“The right understanding of any matter and a misunderstanding of the same matter do not wholly exclude each other.”
–Franz Kafka, The Trial
When Kafka penned these words, the doctrine of forum non conveniens (FNC) was probably the furthest thing from his mind. But for those hearty souls who study FNC, the plight of Joseph K. — struggling for sense within the senseless — may seem all too familiar. Add in the rules surrounding enforcement of foreign judgments, and we have ourselves another fine example of life imitating art.
Thankfully, Professors Christopher Whytock (UC Irvine School of Law) and Cassandra Burke Robertson (Case Western Reserve University School of Law) have not only exposed the Kafkaesque nature of this little corner of the law, they have also mapped out some solutions. Download the full paper here. (My own work on FNC is available here and here.)
For folks who study FNC, the problem starts out in familiar way: Foreign plaintiffs bring suit in U.S. court against a multinational corporation; even though the U.S. court has both subject-matter and personal jurisdiction, the defendant moves for dismissal on FNC, and the court obliges. At this point, the conventional wisdom — the very wisdom the defendant relied upon when filing its motion — calls this a win for the defense. There is a reason why the plaintiffs filed the suit in U.S. court, and the defendant has just stripped them of that advantage. The case, presumably, will settle out of court, go away, or, even if it is litigated, the foreign court will not have the pro-plaintiff features associated with its U.S. counterpart.
But what happens when things don’t play out according to plan? What happens if, as occurred in the Chevron-Ecuador case, the foreign court flips the script and throws the book at the corporate defendant? If the defendant has considerable assets in the foreign jurisdiction, it may just have to accept its losses. But what if, as is often the case, the assets needed to satisfy the judgment are back in the U.S., and the plaintiff brings an action to enforce the judgment in U.S. court?
One might presume that the arguments and judicial determinations that informed the FNC decision — that the foreign court was available and adequate — would preclude the defendant from attacking the enforceability of the judgment. If the foreign forum was legitimate enough to hear the case, doesn’t it follow logically that the resulting judgment is enforceable? Certainly, the defendant at the enforcement stage shouldn’t be able to argue that the court was politicized and biased, incapable of rendering a just verdict. These arguments would be flatly inconsistent with the arguments made at the FNC stage. The law can’t possibly allow this sort of backpedaling, right?

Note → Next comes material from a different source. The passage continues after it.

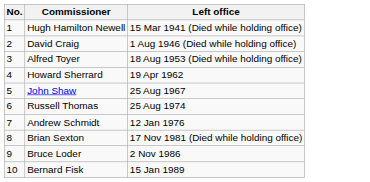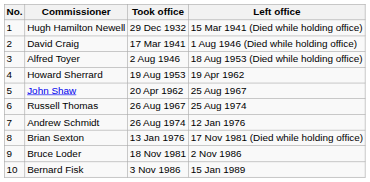+ column: Took office | 29 Dec 1932 | 17 Mar 1941 | 2 Aug 1946 | 19 Aug 1953 | 20 Apr 1962 | 26 Aug 1967 | 26 Aug 1974 | 13 Jan 1976 | 18 Nov 1981 | 3 Nov 1986
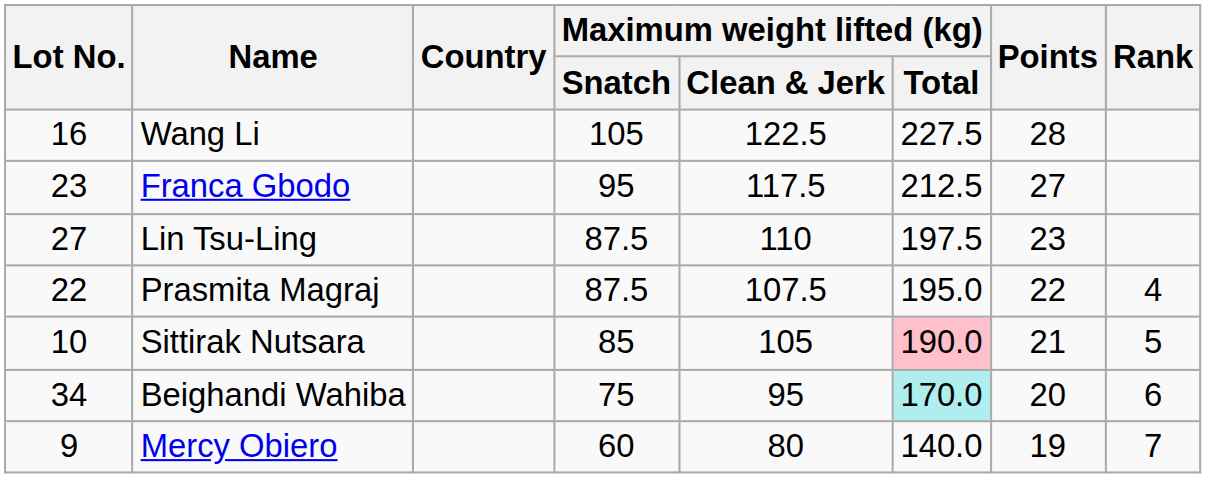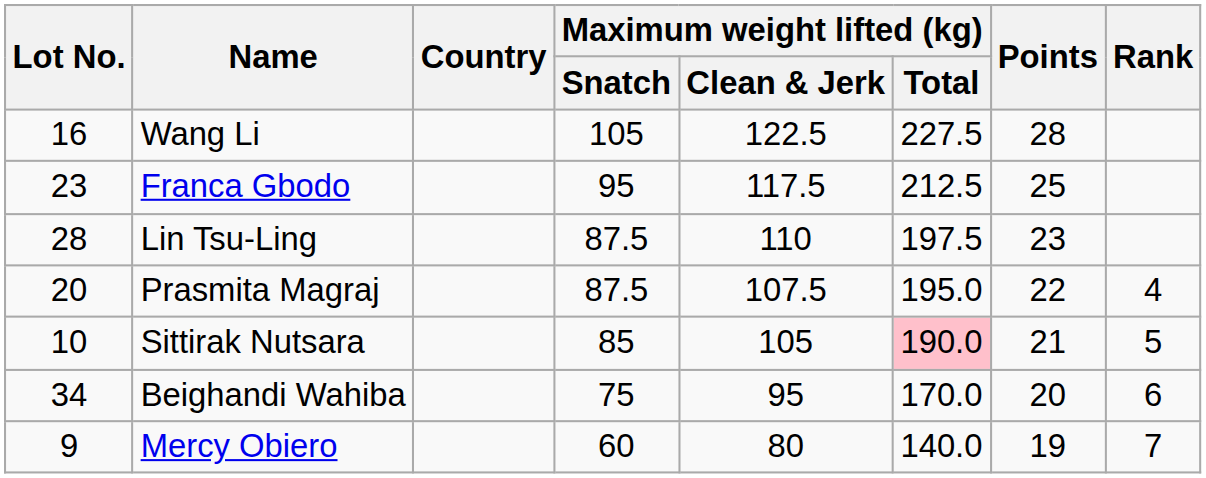Franca Gbodo | Points: 27 -> 25
Lin Tsu-Ling | Lot No.: 27 -> 28
Prasmita Magraj | Lot No.: 22 -> 20
Beighandi Wahiba | Maximum weight lifted (kg) / Total: paleturquoise background -> no background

As Whytock and Robertson explain, “under existing law these seemingly inconsistent arguments are not necessarily inconsistent at all.” Rather, they are spawned and given life by a doctrinal mismatch between the rules of FNC and those of enforcement of foreign judgments. How can this be? Whytock and Robert break it down like this:
The forum non conveniens doctrine’s foreign judicial adequacy standard is lenient, plaintiff-focused and ex ante, but the judgment enforcement doctrine’s standard is relatively strict, defendant-focused, and ex post. Therefore, the same foreign judiciary may be adequate for a forum non conveniens dismissal, but inadequate for purposes of enforcing an ensuing foreign judgment.
The upshot is rather disturbing:
[T]hese different standards can create a transnational access-to-justice gap: A plaintiff may be denied both court access in the United States and a remedy based on the foreign court’s judgment.
If that isn’t Kakfkaesque, then I don’t what is.
Rather than just exposing the problem — important work in its own right — Whytock and Robertson offer up some sensible ways to extricate ourselves from this mess. They propose doctrinal modifications at both the FNC stage and at the judgment enforcement stage, summarizing the adjustments as follows:
At the forum non conveniens stage, U.S. courts should apply the same foreign judicial adequacy standard that they apply at the judgment enforcement stage; insist on adequacy not only for the plaintiff, but also for the defendant; rigorously apply the Supreme Court’s enforceability factor; require a supporting certification from the defendant; and include a so-called “return jurisdiction clause” in orders dismissing suits on forum non conveniens grounds. At the enforcement stage, when the defendant has successfully moved to dismiss a suit in favor of a foreign court on forum non conveniens grounds and the foreign court has entered a judgment against the defendant, courts should apply estoppel principles to prevent defendants from changing positions regarding the adequacy of its proposed foreign judiciary; they ordinarily should not accept case-specific defenses against enforcement; they should impose the risks of reasonably foreseeable postdismissal changes in foreign judicial adequacy on defendants; and they should expedite enforcement proceedings.